Abstract
Purpose :
To develop an automated tool for choroidal neovascularization (CNV) detection using deep learning (DL) algorithms.
Methods :
We evaluated 8527 optical coherence tomography (OCT) images from 521 patients in the as-needed arms of the HARBOR trial (NCT00891735) that evaluated ranibizumab in neovascular age-related macular degeneration (nAMD). Disease activity in the study eye was defined as fluid on OCT (eg, intraretinal fluid, subretinal fluid, subretinal pigment epithelial fluid) or if a patient's visual acuity decreased by ≥5 letters from the previous visit. Consequently, disease activity could be defined solely by the presence of retinal fluid associated with underlying CNV on OCT without the requirement of a decrease of ≥5 letters relative to the previous visit.

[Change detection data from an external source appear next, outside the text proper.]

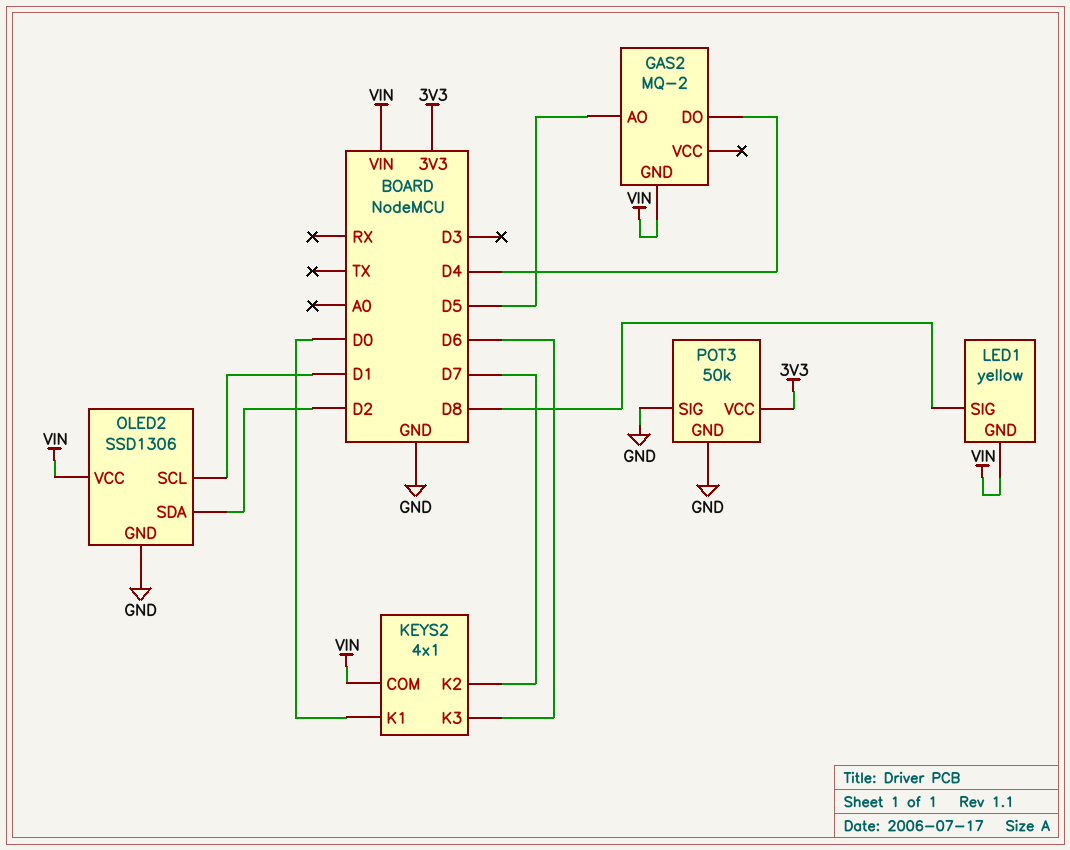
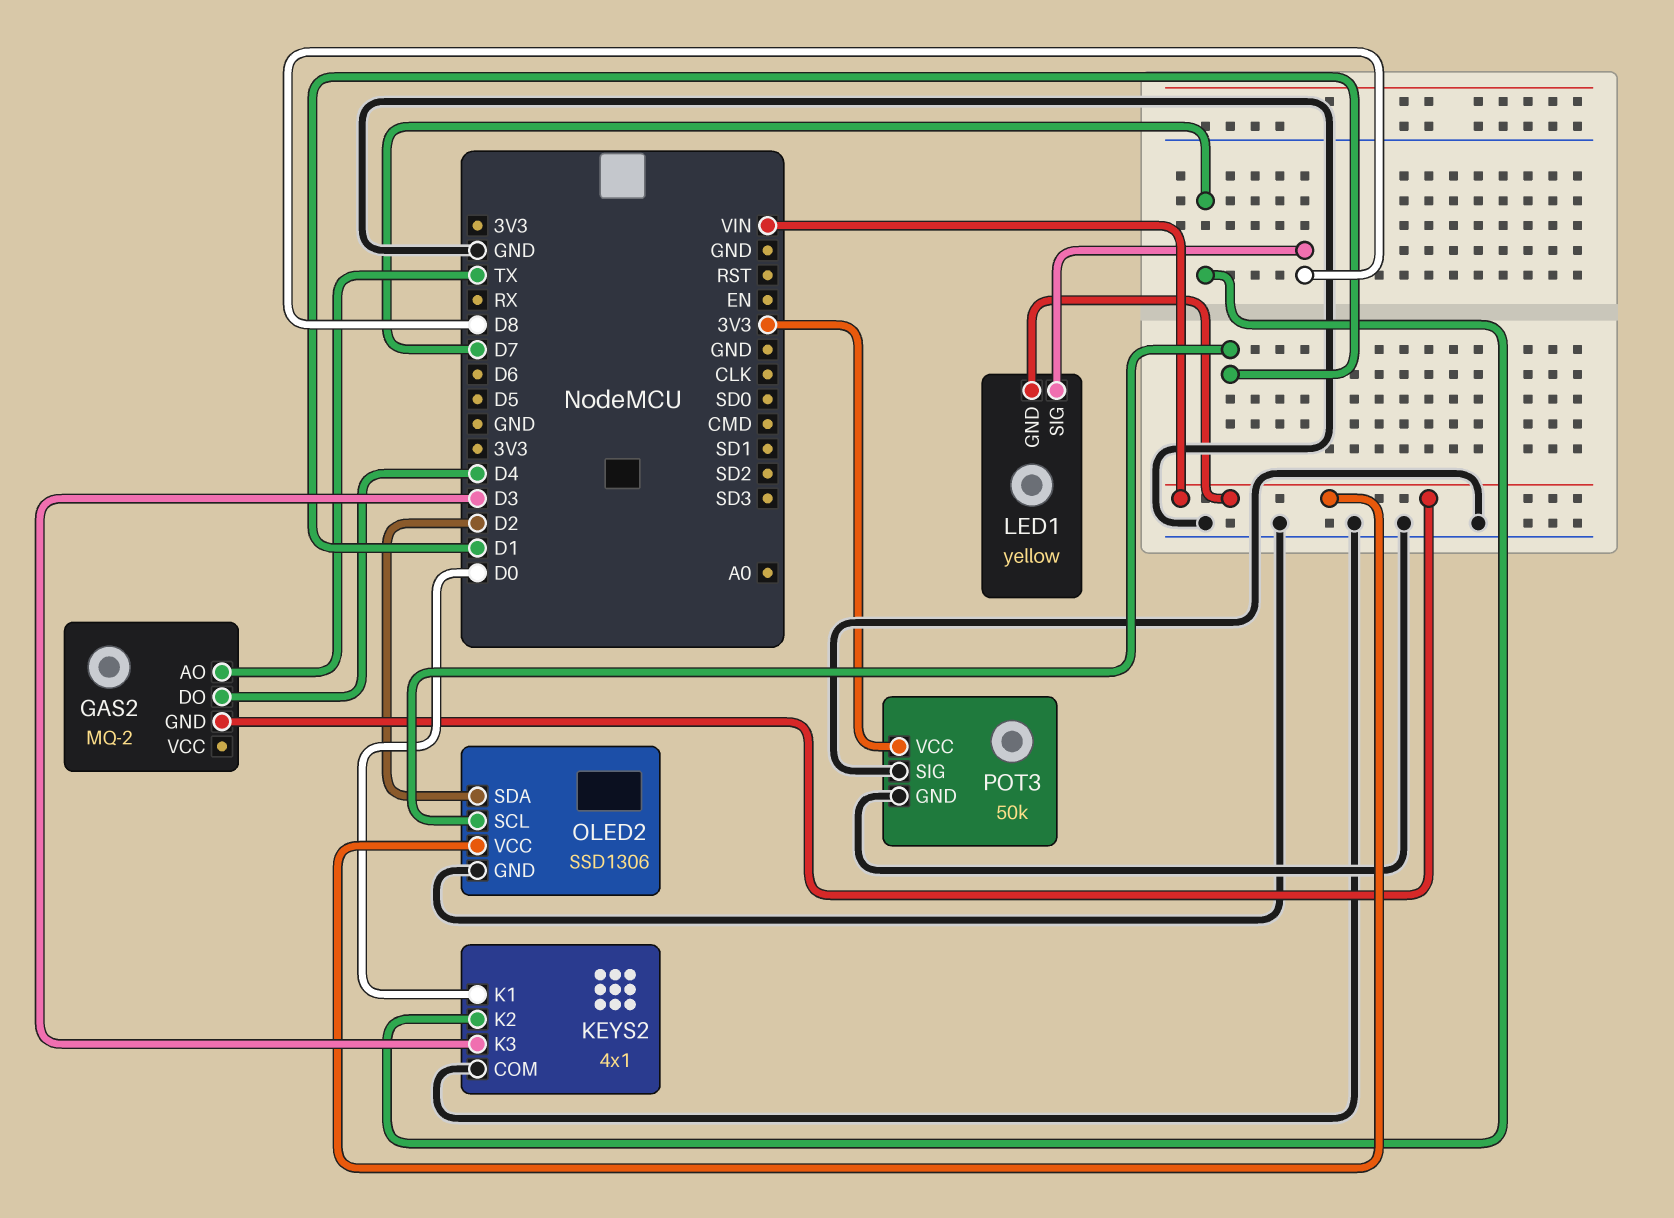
GAS2 pin AO: D5 -> TX
KEYS2 pin COM: VIN -> GND
KEYS2 pin K3: D6 -> D3

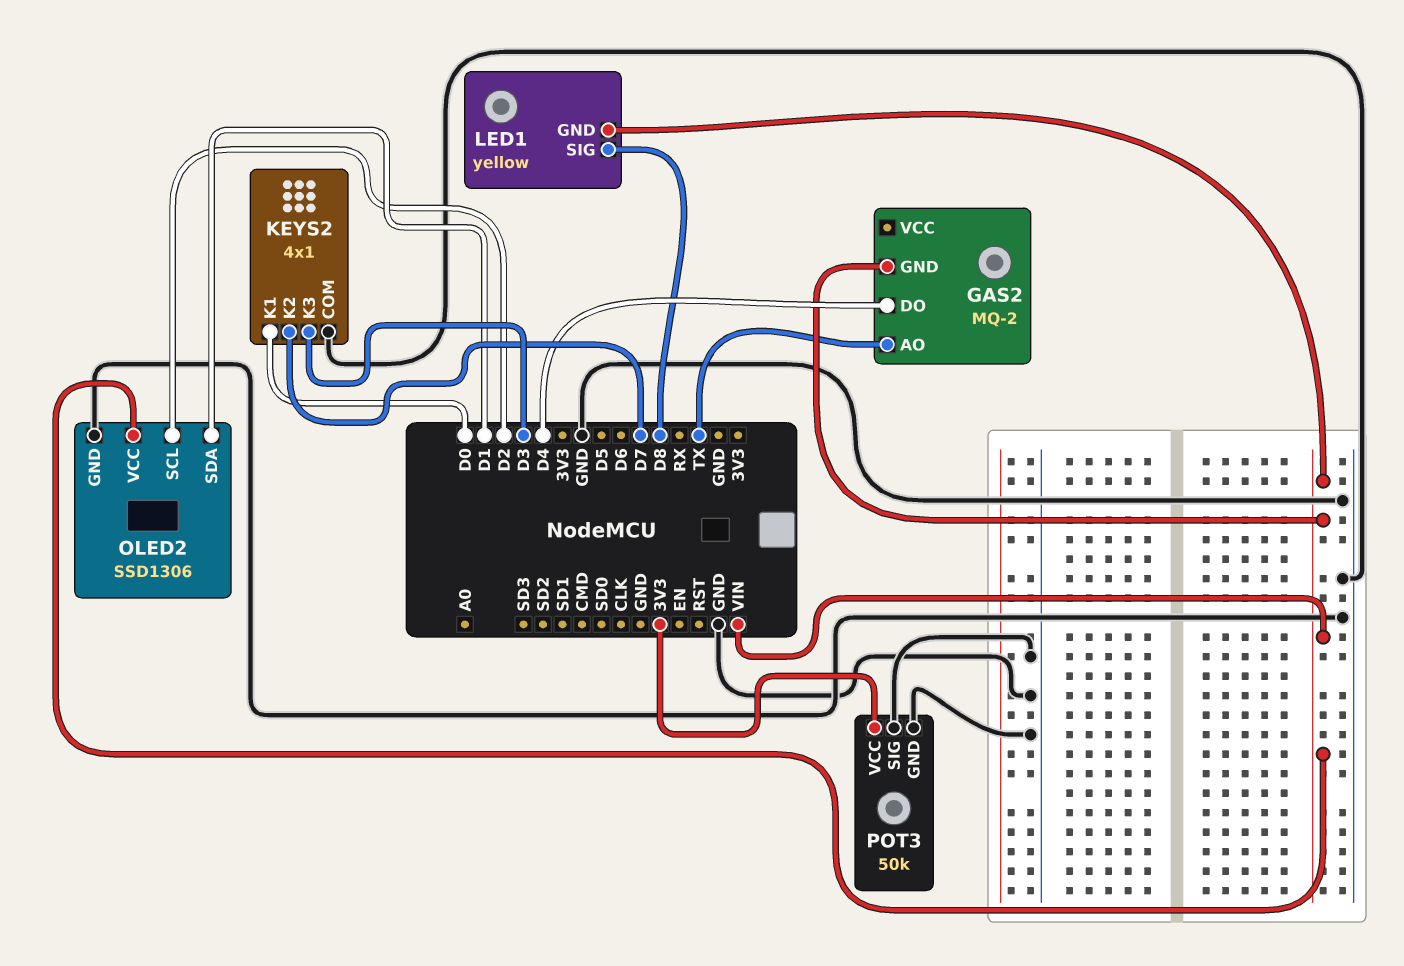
OLED2 pin SCL: D1 -> D2
OLED2 pin SDA: D2 -> D1

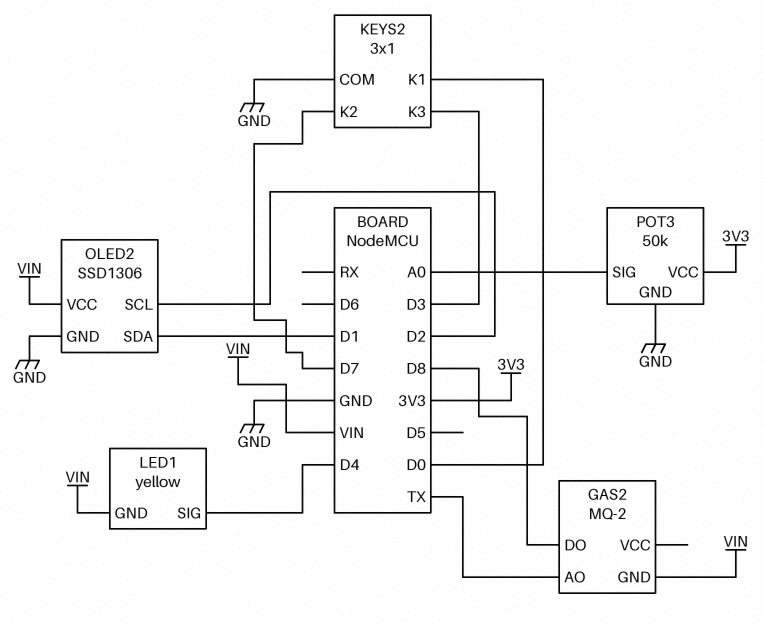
GAS2 pin DO: D4 -> D8
KEYS2: 4x1 -> 3x1
LED1 pin SIG: D8 -> D4
POT3 pin SIG: GND -> A0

In this subset of visits, study eye OCT scans of 1024×512×128 voxels collected from a Zeiss Cirrus machine were flattened toward the retinal pigment epithelium (RPE) layer, and cropped to 384 pixels above and 128 below the RPE. To accommodate the GPU memory constraints, the central 15 B-scans were selected as representatives. As such, the input size of each scan to the network was 512×512×15. 3618 scans from diseased eyes and 4909 from eyes without disease were split into training and test sets in a 4:1 ratio using stratified sampling. 5-fold cross-validation was applied only using the training set to optimize parameters. A Squeeze-and-Excitation (SE)-embedded MobileNet was designed to classify eyes with and without CNV. MobileNet greatly reduces model size using depth-wise separable convolutions and the SE module contributes by adaptively recalibrating channel-wise feature response. Weighted cross-entropy was used as a loss function because the number of samples in each class was unbalanced. Data augmentation, including rotation, translation, and flipping, was applied during training.
Results :
The model was evaluated on a test set of 1706 images from 102 patients and achieved an area under the receiver operating curve of 0.81±0.012, with accuracy of 0.76±0.027, sensitivity of 0.66±0.028, and specificity of 0.83±0.029.
Conclusions :
Our study demonstrated that a prototype DL model can accurately detect CNV disease activity based on changes in the retinal anatomy on OCT. While this algorithm needs to be validated on other datasets, it could potentially be applied for remote and automated monitoring of nAMD.
This is a 2021 ARVO Annual Meeting abstract.